Adversarial Estimation of Riesz Representers

TL;DR

This paper introduces an adversarial approach to estimate Riesz representers, enabling robust inference of linear functionals in causal models using various machine learning methods.

Contribution

It develops a novel adversarial estimation framework for Riesz representers applicable to multiple function spaces, with theoretical guarantees and practical inference methods.

Findings

Achieves near-optimal mean square rates based on the critical radius.

Compatible with targeted and debiased machine learning techniques.
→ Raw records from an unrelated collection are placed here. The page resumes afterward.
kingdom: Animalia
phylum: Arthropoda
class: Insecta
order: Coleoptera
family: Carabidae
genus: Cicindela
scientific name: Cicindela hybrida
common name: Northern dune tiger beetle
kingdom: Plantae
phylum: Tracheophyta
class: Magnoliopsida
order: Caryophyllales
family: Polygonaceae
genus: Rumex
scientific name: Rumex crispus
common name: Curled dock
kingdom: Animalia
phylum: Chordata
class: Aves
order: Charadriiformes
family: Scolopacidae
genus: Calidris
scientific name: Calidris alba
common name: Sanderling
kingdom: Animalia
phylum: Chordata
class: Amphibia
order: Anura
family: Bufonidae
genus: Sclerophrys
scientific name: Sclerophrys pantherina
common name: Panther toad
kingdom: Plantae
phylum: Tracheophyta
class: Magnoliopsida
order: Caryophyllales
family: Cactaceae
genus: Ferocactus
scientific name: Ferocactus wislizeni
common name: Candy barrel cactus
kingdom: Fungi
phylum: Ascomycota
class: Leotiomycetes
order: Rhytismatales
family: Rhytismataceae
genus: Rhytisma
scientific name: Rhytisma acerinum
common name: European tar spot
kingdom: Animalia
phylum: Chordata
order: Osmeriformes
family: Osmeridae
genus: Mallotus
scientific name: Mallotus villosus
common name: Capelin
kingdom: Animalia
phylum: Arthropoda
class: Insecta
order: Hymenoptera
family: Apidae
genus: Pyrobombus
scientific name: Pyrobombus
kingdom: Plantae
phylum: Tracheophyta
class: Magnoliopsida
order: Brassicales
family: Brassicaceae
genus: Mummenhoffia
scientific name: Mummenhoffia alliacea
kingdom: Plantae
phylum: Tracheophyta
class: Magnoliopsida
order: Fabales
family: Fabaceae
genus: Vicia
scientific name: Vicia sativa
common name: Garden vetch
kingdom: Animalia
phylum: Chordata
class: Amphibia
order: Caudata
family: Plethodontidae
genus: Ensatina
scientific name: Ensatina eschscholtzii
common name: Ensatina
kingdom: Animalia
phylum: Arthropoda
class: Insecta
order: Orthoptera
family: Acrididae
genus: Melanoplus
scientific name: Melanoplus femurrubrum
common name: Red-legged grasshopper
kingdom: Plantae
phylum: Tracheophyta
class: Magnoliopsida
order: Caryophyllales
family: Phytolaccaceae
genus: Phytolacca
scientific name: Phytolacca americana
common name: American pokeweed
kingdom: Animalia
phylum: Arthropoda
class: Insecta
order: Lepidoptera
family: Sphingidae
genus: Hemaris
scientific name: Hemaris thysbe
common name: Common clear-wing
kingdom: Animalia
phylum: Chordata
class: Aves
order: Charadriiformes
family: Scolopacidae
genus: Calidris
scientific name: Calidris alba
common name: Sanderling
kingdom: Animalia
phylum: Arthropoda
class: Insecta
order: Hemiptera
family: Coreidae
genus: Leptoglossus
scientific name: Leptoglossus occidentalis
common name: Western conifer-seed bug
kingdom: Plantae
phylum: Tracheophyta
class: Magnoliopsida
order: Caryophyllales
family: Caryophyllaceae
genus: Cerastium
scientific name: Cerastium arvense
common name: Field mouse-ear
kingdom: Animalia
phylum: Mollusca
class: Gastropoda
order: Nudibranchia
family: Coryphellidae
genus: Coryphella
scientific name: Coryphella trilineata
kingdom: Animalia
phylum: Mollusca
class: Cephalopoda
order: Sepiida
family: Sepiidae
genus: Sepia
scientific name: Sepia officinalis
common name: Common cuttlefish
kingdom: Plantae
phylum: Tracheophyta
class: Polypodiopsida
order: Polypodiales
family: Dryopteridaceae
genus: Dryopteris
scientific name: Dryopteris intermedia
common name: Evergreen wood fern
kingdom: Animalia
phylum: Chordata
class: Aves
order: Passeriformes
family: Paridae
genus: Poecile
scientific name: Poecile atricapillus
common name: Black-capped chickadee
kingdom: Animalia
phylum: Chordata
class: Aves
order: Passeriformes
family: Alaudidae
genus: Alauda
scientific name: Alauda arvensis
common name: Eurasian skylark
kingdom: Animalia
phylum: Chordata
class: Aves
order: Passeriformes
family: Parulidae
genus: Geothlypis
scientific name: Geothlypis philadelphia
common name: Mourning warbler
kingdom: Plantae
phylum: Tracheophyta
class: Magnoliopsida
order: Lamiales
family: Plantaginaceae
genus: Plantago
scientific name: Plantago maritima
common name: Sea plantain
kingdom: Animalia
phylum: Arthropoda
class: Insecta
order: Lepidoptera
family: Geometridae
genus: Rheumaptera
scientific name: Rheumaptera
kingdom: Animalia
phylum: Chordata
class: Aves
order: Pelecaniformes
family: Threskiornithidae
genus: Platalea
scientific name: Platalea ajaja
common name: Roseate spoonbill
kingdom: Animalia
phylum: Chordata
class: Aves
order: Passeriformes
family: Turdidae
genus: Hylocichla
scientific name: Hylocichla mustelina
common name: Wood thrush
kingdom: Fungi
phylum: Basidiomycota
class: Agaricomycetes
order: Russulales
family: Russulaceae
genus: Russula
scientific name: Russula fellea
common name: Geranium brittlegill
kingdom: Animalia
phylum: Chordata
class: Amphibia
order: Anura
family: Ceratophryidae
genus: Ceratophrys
Provides reliable inference in complex, nonlinear simulation settings.

Abstract

Many causal parameters are linear functionals of an underlying regression. The Riesz representer is a key component in the asymptotic variance of a semiparametrically estimated linear functional. We propose an adversarial framework to estimate the Riesz representer using general function spaces. We prove a nonasymptotic mean square rate in terms of an abstract quantity called the critical radius, then specialize it for neural networks, random forests, and reproducing kernel Hilbert spaces as leading cases. Our estimators are highly compatible with targeted and debiased machine learning with sample splitting; our guarantees directly verify general conditions for inference that allow mis-specification. We also use our guarantees to prove inference without sample splitting, based on stability or complexity. Our estimators achieve nominal coverage in highly nonlinear simulations where some previous methods break down. They shed new light on the heterogeneous effects of matching grants.